◆ The exercise
For each statement, answer yes or no depending on whether it agrees with the text on love as a commandment, and quote the words of the text that decide it.
1. The text calls loving your neighbor the greatest and first commandment.
2. Jesus asks Simon, son of John, a third time whether he loves him.
3. Jesus told the disciple he loved that this disciple would not die.

◆ Page text

____

Love is a commandment. Jesus was very specific in his words:
.."You shall love the Lord, your God, with all your heart, with all your soul, and with all your mind. This is the greatest and the first commandment. The second is like it: You shall love your neighbor as yourself. The whole law and the prophets depend on these two commandments." (Mat. 22:37-40)
Divine Love is to be universal, even for those who hate you and seek to do harm to you. Certainly, each person has those whom they are more closely tied. Jesus was no exception:
So the sisters (Mary and Martha) sent word to him, saying, "Master, the one you love (Lazarus) is ill." When Jesus heard this he said, "This illness is not to end in death, but is for the glory of God, that the Son of God may be glorified through it." Now Jesus loved Martha and her sister and Lazarus. (John 11:3-5)
And the Gospel of John speaks several times about the disciple whom Jesus loved, which many believe to have been John.
He said to him the third time, "Simon, son of John, do you love me?" Peter was distressed that he had said to him a third time, "Do you love me?" and he said to him, "Lord, you know everything; you know that I love you." (Jesus) said to him, "Feed my sheep. Amen, amen, I say to you, when you were younger, you used to dress yourself and go where you wanted; but when you grow old, you will stretch out your hands, and someone else will dress you and lead you where you do not want to go." He said this signifying by what kind of death he would glorify God. And when he had said this, he said to him, "Follow me."
Peter turned and saw the disciple following whom Jesus loved, the one who had also reclined upon his chest during the supper and had said, "Master, who is the one who will betray you?" When Peter saw him, he said to Jesus, "Lord, what about him?" Jesus said to him, "What if I want him to remain until I come? What concern is it of yours? You follow me."
So the word spread among the brothers that that disciple would not die. But Jesus had not told him that he would not die, just "What if I want him to remain until I come? (What concern is it of yours?)" It is this disciple who testifies to these things and has written them, and we know that his testimony is true. (John 21:17-24)

____

◆ Records
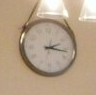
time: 2:16
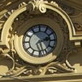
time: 2:27
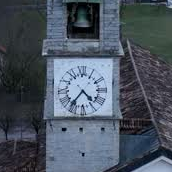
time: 4:36
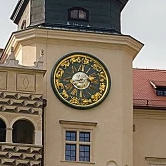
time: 8:36
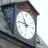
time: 10:45
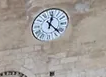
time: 12:22
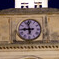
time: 8:57
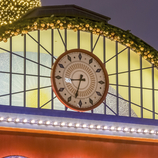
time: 8:33
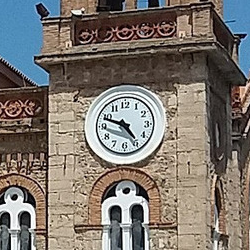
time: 4:48
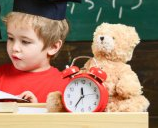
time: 11:35
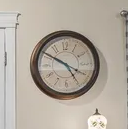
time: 4:50
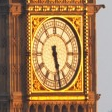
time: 5:28
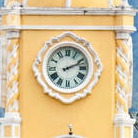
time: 2:11
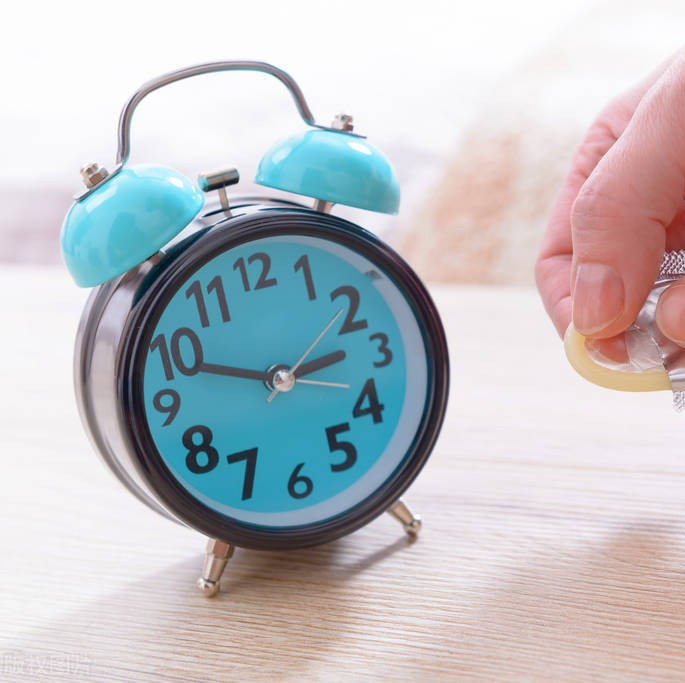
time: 2:48
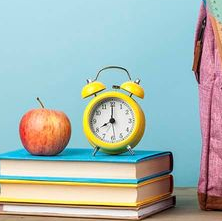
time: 8:00
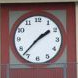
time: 1:37
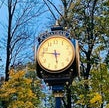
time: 5:46
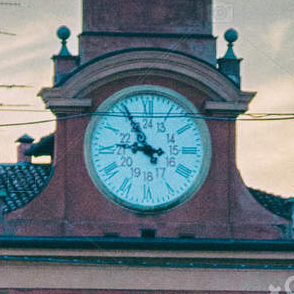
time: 10:46
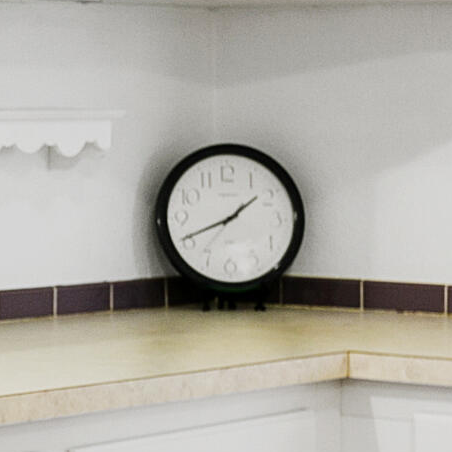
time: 1:40
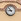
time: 8:54
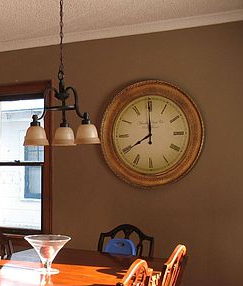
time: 7:59
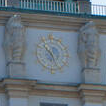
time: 10:26
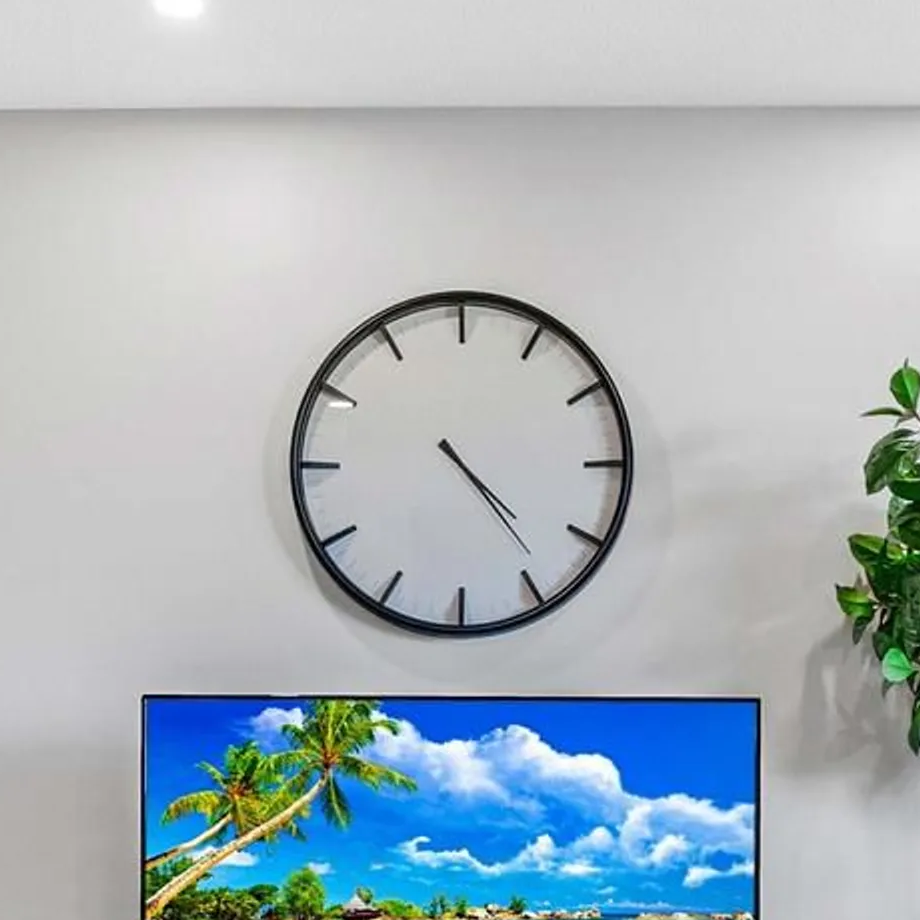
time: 4:23
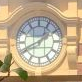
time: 1:41
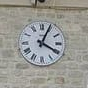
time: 4:04
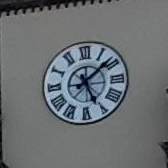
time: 5:08
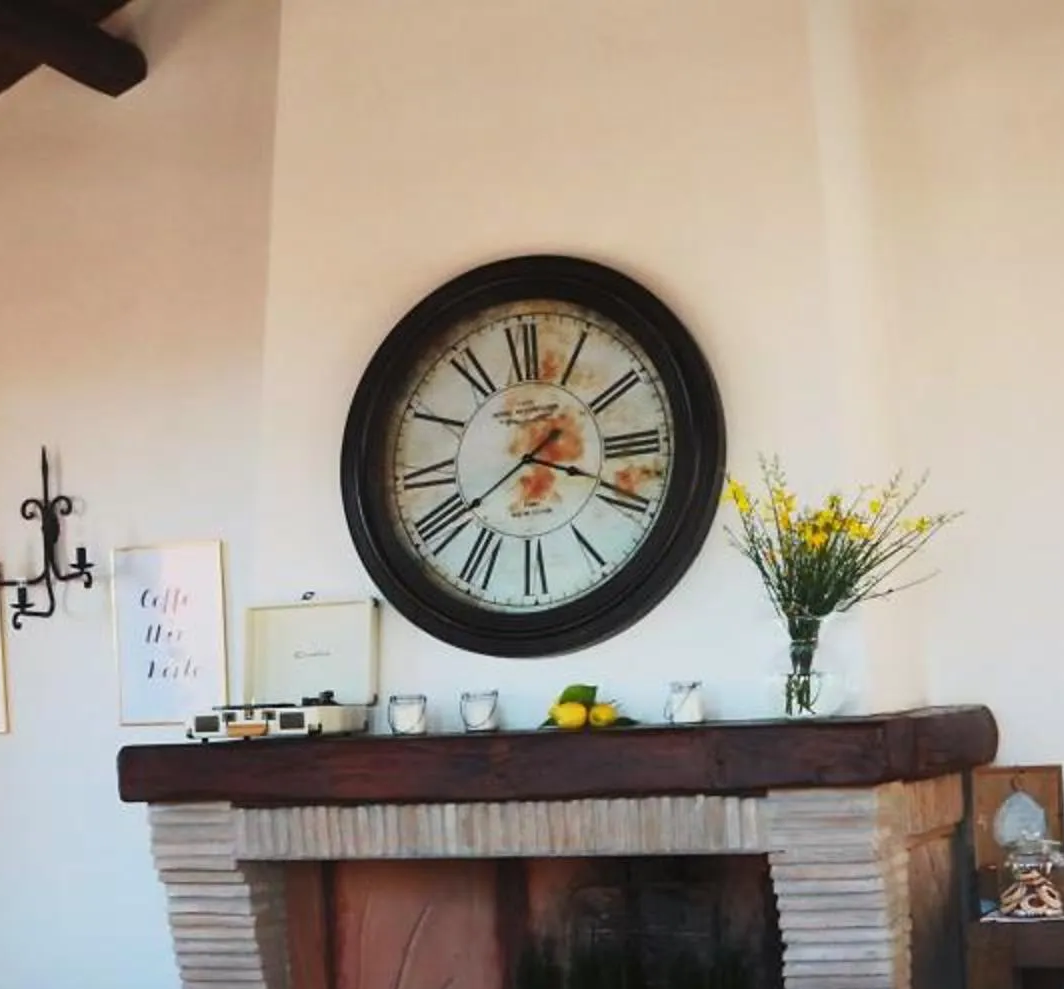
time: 3:39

____

◆ Result of the task
1. No: "You shall love the Lord, your God, with all your heart, with all your soul, and with all your mind. This is the greatest and the first commandment."
2. Yes: "He said to him the third time, "Simon, son of John, do you love me?""
3. No: "But Jesus had not told him that he would not die"